Book Review: DALEK - Robert Shearman

by @edent | , ,

Book cover featuring a DALEK.

The Doctor and Rose arrive in an underground vault in Utah in the near future. The vault is filled with alien artefacts. Its billionaire owner, Henry van Statten, even has possession of a living alien creature, a mechanical monster in chains that he has named a Metaltron.

Seeking to help the Metaltron, the Doctor is appalled to find it is in fact a Dalek – one that has survived the horrors of the Time War just as he has. And as the Dalek breaks loose, the Doctor is brought back to the brutality and desperation of his darkest hours spent fighting the creatures of Skaro… this time with the Earth as their battlefield.
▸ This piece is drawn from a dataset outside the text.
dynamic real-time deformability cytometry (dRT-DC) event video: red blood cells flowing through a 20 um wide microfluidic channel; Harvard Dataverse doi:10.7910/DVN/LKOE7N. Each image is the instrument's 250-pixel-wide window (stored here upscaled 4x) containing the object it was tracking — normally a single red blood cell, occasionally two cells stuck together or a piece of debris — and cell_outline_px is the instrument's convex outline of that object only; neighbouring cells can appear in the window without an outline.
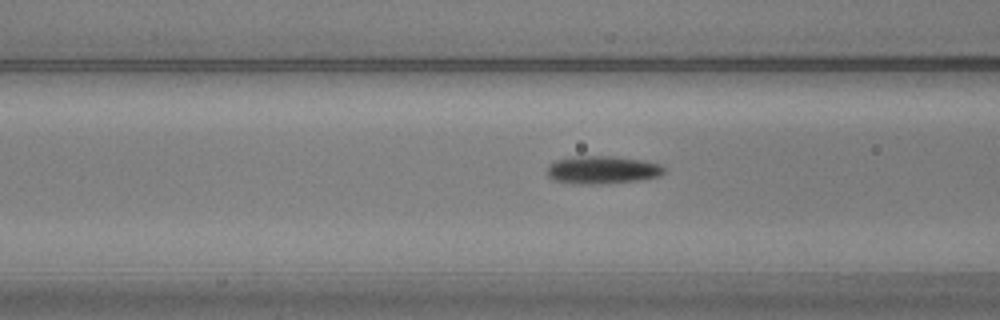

In 1974, the same year as Death To The Daleks was broadcast, the philosopher Thomas Nagel published "What Is It Like to Be a Bat?"

In 2021, Robert Shearman reimagines this classic paper in the Target novelisation of DALEK. Can we ever know what a DALEK is? We know the stereotypes, we know what they do, and we all know what DALEK stands for. Right?

But this book gets to the heart of why a DALEK feels the way it does, how they are radicalised, and what it is like to be trapped in a metal shell of pure hate.

This is not a book about The Doctor and Rose. At times, they feel incidental to the story. All the text and subtext of their relationship is visible on the TV screen. The joy of a novel is in exploring things unseen.

In truth, this is more backstory than story. But, again, that's what we fans crave. Who is the mysterious guard that we see for half-a-frame? Why would a henchman (or henchlady) choose to work for a monster? Moustache-twirling villains become much more menacing - and a dab more sympathetic - when you understand their motivations.

I loved these Target novelisation. They remind me of the paperbacks I eagerly devoured as a young Whovian. Just like The Witchfinders by Joy Wilkinson this is written by the same author as the TV story. So there can be no cries about how the stories differs from the screen.

It's a lovely way to spend an afternoon - and gives us the appropriate sympathy for the devil.